--- Source text Enclosed Below ---

# What shampoo/conditioner do you use?



## srpg (Jun 29, 2014)

Hi, trying to find a shampoo/conditioner combination for my rather dry haired black miniature Sam, been searching in this sub forum but most of the relevant posts are frustratingly vague as to specific products, e.g. use a “good” or a “quality” shampoo/conditioner.
Preferably a reasonably big brand which is more likely to be available in the UK, anyone had any experience of K9 competition blackness shampoo or at least the K9 brand?
Also is bathing every week or two appropriate for a very active, i.e. frequently muddy dog?
Thanks for any help
Steve


----------



## Caniche (Jun 10, 2013)

I really like the Isle of Dogs brand. They even make an "Everyday" Shampoo for frequent bathing. Plus they have a shampoo and conditioner specifically for poodle coats.

They also have a "black coat" shampoo. Their products range anywhere from $10 to $80. And you can probably find it cheaper on Amazon. 

https://www.iodogs.com/default.aspx


----------



## srpg (Jun 29, 2014)

Caniche said:


> I really like the Isle of Dogs brand. They even make an "Everyday" Shampoo for frequent bathing. Plus they have a shampoo and conditioner specifically for poodle coats.
> 
> They also have a "black coat" shampoo. Their products range anywhere from $10 to $80. And you can probably find it cheaper on Amazon.
> 
> https://www.iodogs.com/default.aspx


That's great, thanks. Amazon do sell some of their products over here, but it is impossible to find full range, strange when it is named after an area of UK!!!!!!!!!!!

Which conditioner is specifically for poodle coats, a "poodle" search on their website returned zero hits?????

Thanks for the advice
Steve


----------



## Jamie Hein (Aug 17, 2013)

I've heard Isle of Dogs Primrose works great for dry hair and skin. I like Eqyss rehydrant too... smells fantastic.


----------



## Caniche (Jun 10, 2013)

This is the conditioner I use. It doesn't say "Poodle" on the UK bottle, which is weird. In the US it says "For Poodles, Shepherds and Retrievers". Here is the matching shampoo:






And then this supposedly works really well, and it's on my list to try:

[ame=http://www.amazon.co.uk/Isle-Dogs-Primrose-Sensitive-Supplies/dp/B00II6XD20/ref=sr_1_2?ie=UTF8&qid=1404240444&sr=8-2&keywords=isle+of+dogs+primrose]Isle of Dogs Coature No. 10 Evening Primrose Oil Dog Shampoo for Dry and Sensitive Skin, 8.4- Ounces by Isle of Dogs [Pet Supplies]: Amazon.co.uk: Pet Supplies[/ame]


----------



## srpg (Jun 29, 2014)

Caniche said:


> Everyday Isle of Dogs Lush Coating, Violet + Sea Mist Dog Conditioner for Dry, Damaged and Shedding Hair, 16.9oz by Isle of Dogs [Pet Supplies]: Amazon.co.uk: Pet Supplies
> 
> This is the conditioner I use. It doesn't say "Poodle" on the UK bottle, which is weird. In the US it says "For Poodles, Shepherds and Retrievers". Here is the matching shampoo:
> 
> ...


Thanks for the detailed response, really appreciate it, Amazon here I come


----------



## Shamrockmommy (Aug 16, 2013)

--- End of Enclosed Source text ---

### Work instruction a
Collect every line of the records that contains the word "door".
The records have no connection to the forum thread on dog shampoo and conditioner.

--- Material supplied Enclosed Below ---

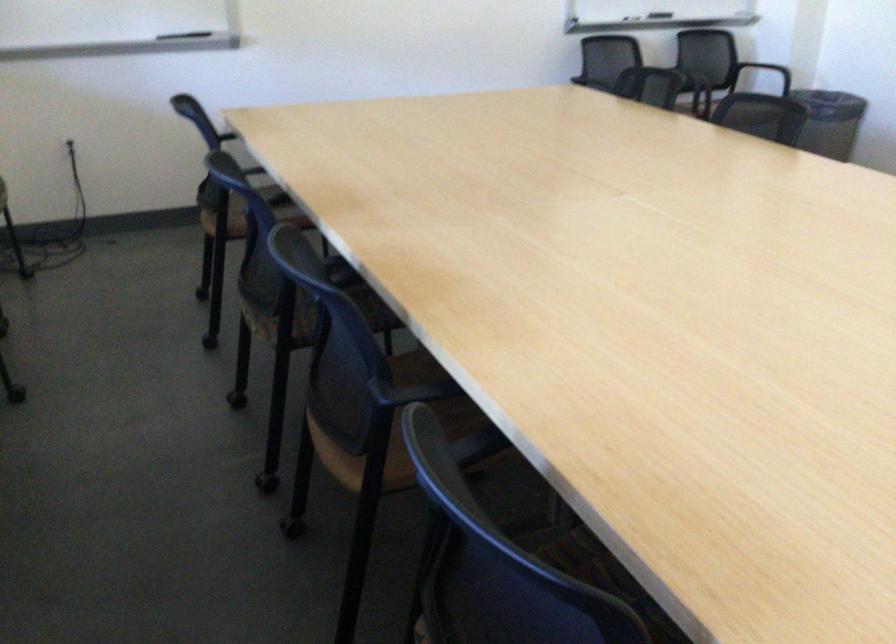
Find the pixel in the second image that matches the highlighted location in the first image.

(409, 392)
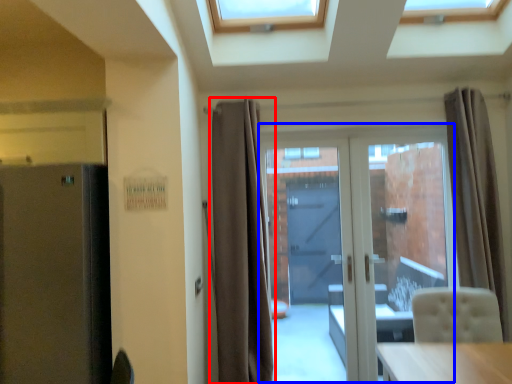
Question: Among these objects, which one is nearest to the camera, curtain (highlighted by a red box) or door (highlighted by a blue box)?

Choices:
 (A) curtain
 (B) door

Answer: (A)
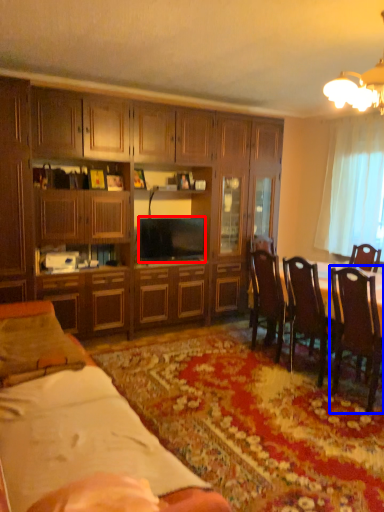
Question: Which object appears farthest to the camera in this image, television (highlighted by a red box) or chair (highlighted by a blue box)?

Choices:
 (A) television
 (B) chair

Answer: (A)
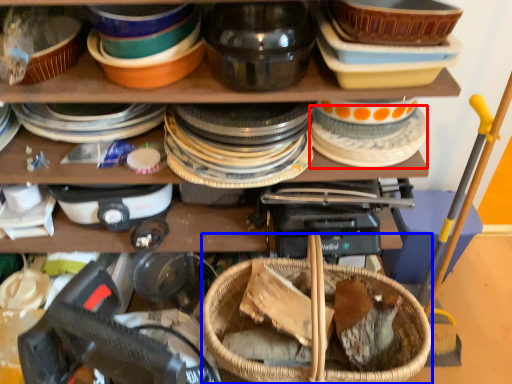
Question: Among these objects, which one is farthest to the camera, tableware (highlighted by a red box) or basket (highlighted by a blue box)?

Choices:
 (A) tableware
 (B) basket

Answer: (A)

--- End of Enclosed Material supplied ---

### Work instruction b
Write what comes next in the forum thread on dog shampoo and conditioner, starting right after its last line.

### Expected output a
Question: Among these objects, which one is nearest to the camera, curtain (highlighted by a red box) or door (highlighted by a blue box)?
 (B) door

### Expected output b
One of these days I want to try Isle of Dogs from everyone's rave reviews.

My current favorite is Best Shot. I use the shampoo, conditioner and leave-in spray. They have a wonderfully invigorating minty scent, the shampoo is not overly sudsy, and it rinses cleanly. Coats come out beautiful... I have a double-coated PWD (improper coat) and a long coat Chi, the loose hair flies off them in the tub and with the dryer, and then I have a bichon and a OT poodle and it sets their hair up so nice for scissoring. Love it!

In the past I liked Mane N Tail, Frieburgs Horse Salon shampoo/conditoiner (this one is good to get smelly dog smell out, and yes, safe for dogs), Cowboy Magic, even used Treseme in a pinch. 

I order Best Shot off their own website, it's more expensive everywhere else.


----------



## Marcie (Aug 2, 2011)

srpg said:


> Hi, trying to find a shampoo/conditioner combination for my rather dry haired black miniature Sam, been searching in this sub forum but most of the relevant posts are frustratingly vague as to specific products, e.g. use a “good” or a “quality” shampoo/conditioner.
> Preferably a reasonably big brand which is more likely to be available in the UK, anyone had any experience of K9 competition blackness shampoo or at least the K9 brand?
> Also is bathing every week or two appropriate for a very active, i.e. frequently muddy dog?
> Thanks for any help
> Steve


There was another thread with a question about shampoos and I responded:

I am very careful as to what I use on Sasha's skin because of her allergies.

The doctor recommended I use Virbac-Epi-Derm Shampoo (rinses off easily, no residue) and I follow with the Virbac-Resicort leave in conditioner to moisturize her skin (she has very dry skin that if I don't moistureize will flake). I also bathe her once a week per the doctor's recommendation.

You can probably order it through Amazon.


----------



## CharismaticMillie (Jun 16, 2010)

I love Pure Paws!


----------



## srpg (Jun 29, 2014)

Thank you everybody, that gives me plenty to work on, so much better to speak to people who have actually used the products, will see what are available in uk and report back on Sam's itching and coat condition.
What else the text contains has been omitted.